Gershon Iskowitz, Korban, c.1952
Gouache on board, 43.5 x 53 cm 
McMaster Museum of Art, Hamilton

Korban refers to the Korban Pesach, the Hebrew sacrifice of a lamb at Passover, practised since the Israelites’ exodus from Egypt in biblical times. Although this ritual was “officially” ended in the first century of the Christian Era, it continued throughout the European diaspora as an important symbolic act, often expressed in the sacrifice of a chicken, as depicted in this painting. 


Art Canada Institute, Gershon Iskowitz, Untitled (Memory Picture), 1952
Gershon Iskowitz, Untitled (Memory Picture), 1952, watercolour on paper, 51 x 40.5 cm, Art Gallery of Ontario, Toronto.
Art Canada Institute, Gershon Iskowitz, The War, 1943
Marc Chagall, The War, 1943, oil on canvas, 105.8 x 75.8 cm, Musée National d’Art Moderne Centre Pompidou, Paris.

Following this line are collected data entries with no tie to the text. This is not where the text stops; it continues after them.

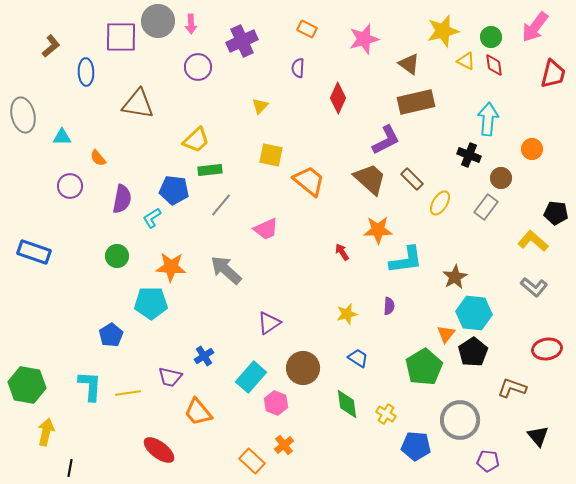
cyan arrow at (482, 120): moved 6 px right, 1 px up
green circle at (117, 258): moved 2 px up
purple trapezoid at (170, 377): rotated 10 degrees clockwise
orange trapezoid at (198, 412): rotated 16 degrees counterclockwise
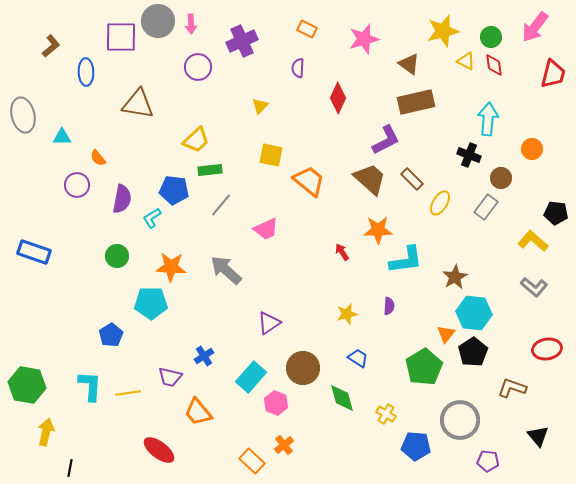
purple circle at (70, 186): moved 7 px right, 1 px up
green diamond at (347, 404): moved 5 px left, 6 px up; rotated 8 degrees counterclockwise
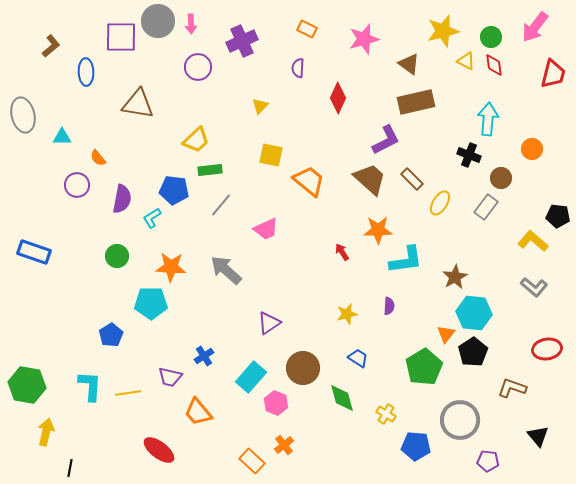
black pentagon at (556, 213): moved 2 px right, 3 px down
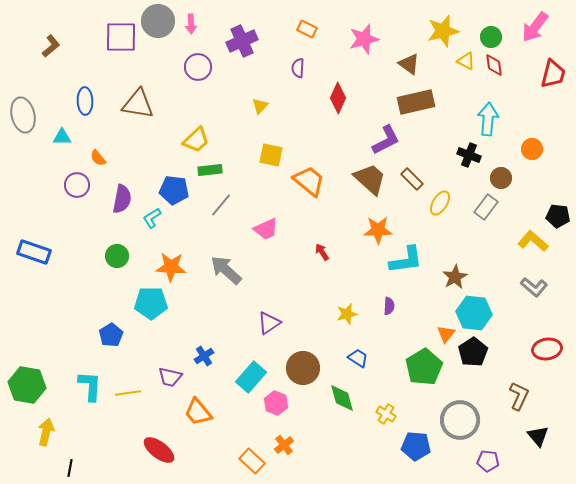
blue ellipse at (86, 72): moved 1 px left, 29 px down
red arrow at (342, 252): moved 20 px left
brown L-shape at (512, 388): moved 7 px right, 8 px down; rotated 96 degrees clockwise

After his liberation from the Buchenwald concentration camp in April 1945, Gershon Iskowitz embarked on memory works. He continued to make these drawings, watercolours, and gouache or bodycolour paintings until approximately 1954, six years after he immigrated to Canada. These works depict aspects of his life in Poland before the war, the pogroms and the Kielce Ghetto, the concentration camps, and, perhaps, life during his two and a half years in the Feldafing Displaced Persons Camp outside Munich. 

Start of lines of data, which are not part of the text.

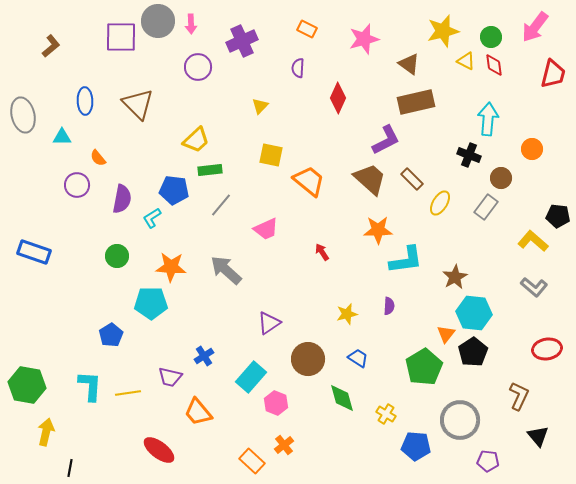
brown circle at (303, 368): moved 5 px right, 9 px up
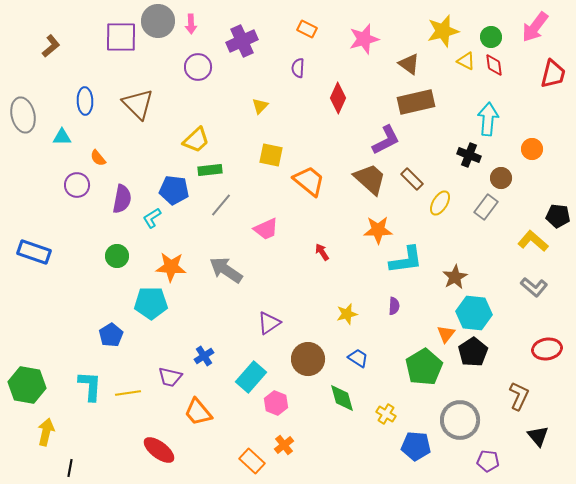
gray arrow at (226, 270): rotated 8 degrees counterclockwise
purple semicircle at (389, 306): moved 5 px right
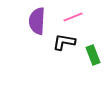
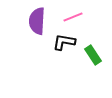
green rectangle: rotated 12 degrees counterclockwise
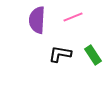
purple semicircle: moved 1 px up
black L-shape: moved 4 px left, 12 px down
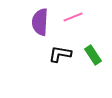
purple semicircle: moved 3 px right, 2 px down
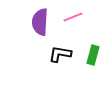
green rectangle: rotated 48 degrees clockwise
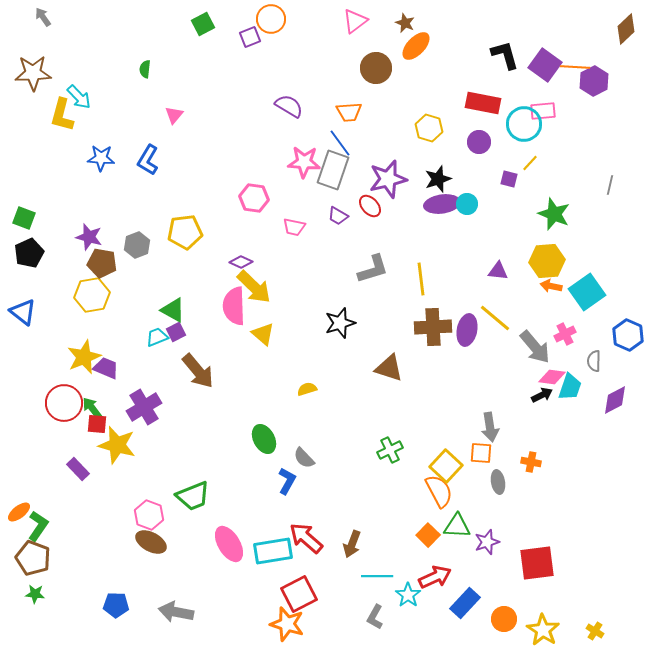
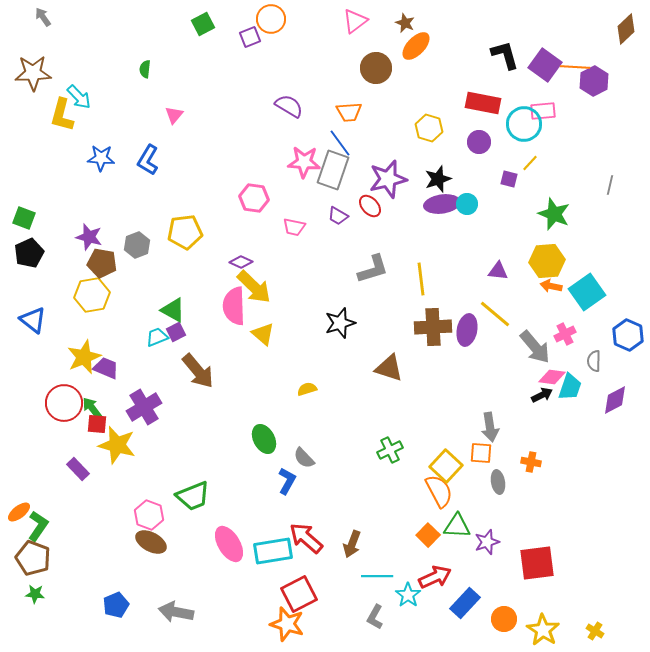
blue triangle at (23, 312): moved 10 px right, 8 px down
yellow line at (495, 318): moved 4 px up
blue pentagon at (116, 605): rotated 25 degrees counterclockwise
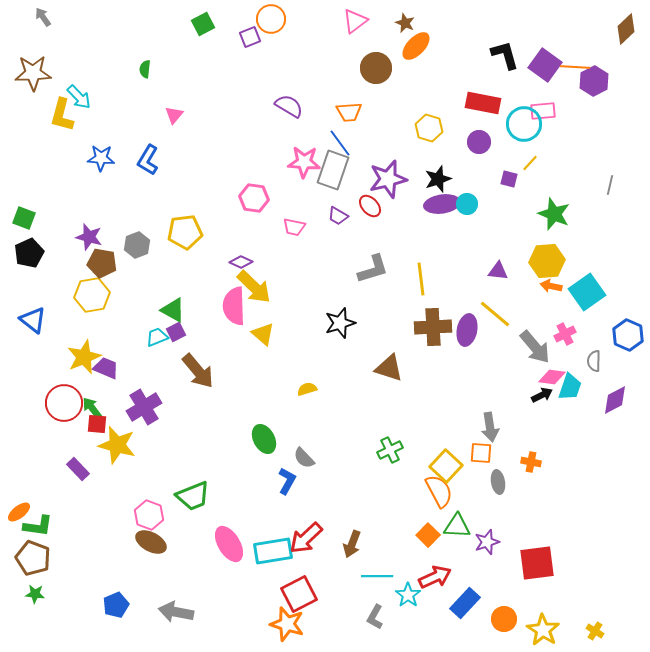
green L-shape at (38, 526): rotated 64 degrees clockwise
red arrow at (306, 538): rotated 84 degrees counterclockwise
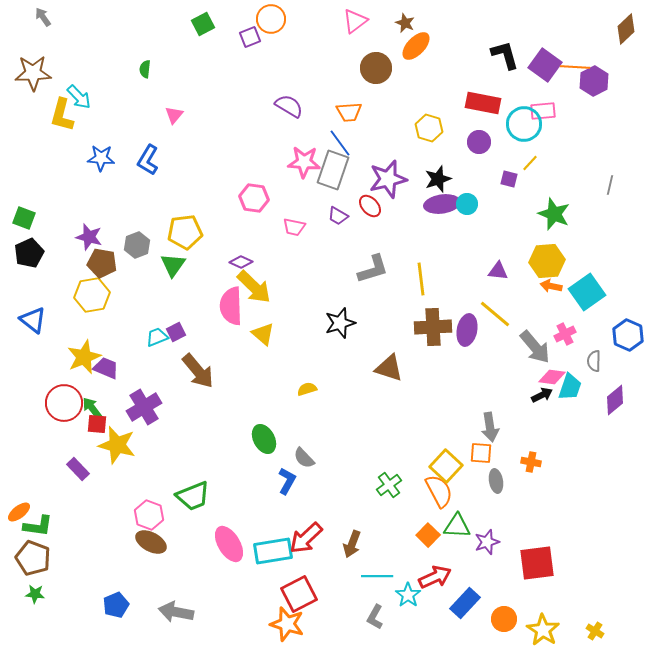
pink semicircle at (234, 306): moved 3 px left
green triangle at (173, 310): moved 45 px up; rotated 36 degrees clockwise
purple diamond at (615, 400): rotated 12 degrees counterclockwise
green cross at (390, 450): moved 1 px left, 35 px down; rotated 10 degrees counterclockwise
gray ellipse at (498, 482): moved 2 px left, 1 px up
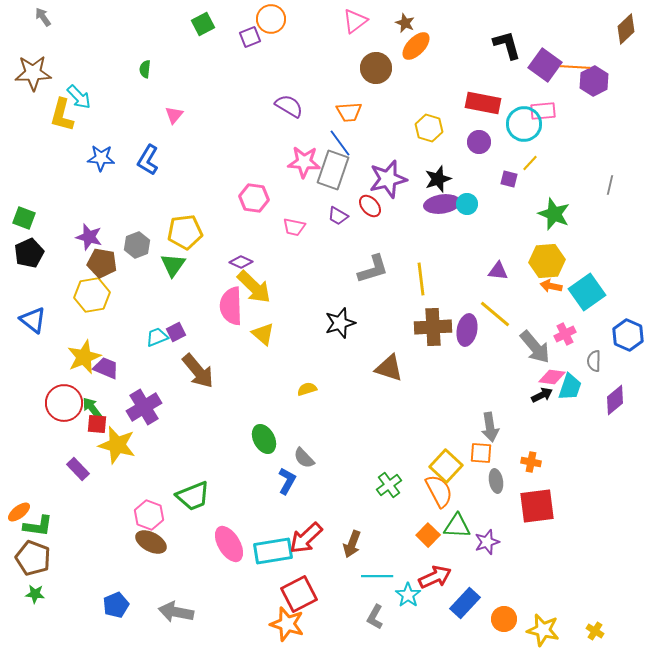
black L-shape at (505, 55): moved 2 px right, 10 px up
red square at (537, 563): moved 57 px up
yellow star at (543, 630): rotated 20 degrees counterclockwise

While the subject matter of Korban is distinct from the traumatic events in other Iskowitz memory paintings, as David Burnett writes, it offers an important and revealing aspect of Iskowitz’s need to recover the past through “the theme of the family, of its loss and yet its essential reality in memory” rather than sentiment or nostalgia: “The act of painting itself [is] approached with a literal and . . . naïve directness . . . recapturing the reality of his past [and] in a sense atoning by keeping the memories vividly before him.”


Iskowitz was not following the model of any other artists for these works, but they can be linked to work by other twentieth-century artists who reflected on the ruptured past of everyday life through memory paintings, most notably Marc Chagall (1887–1985), David Burliuk (1882–1967), and William Kurelek (1927–1977).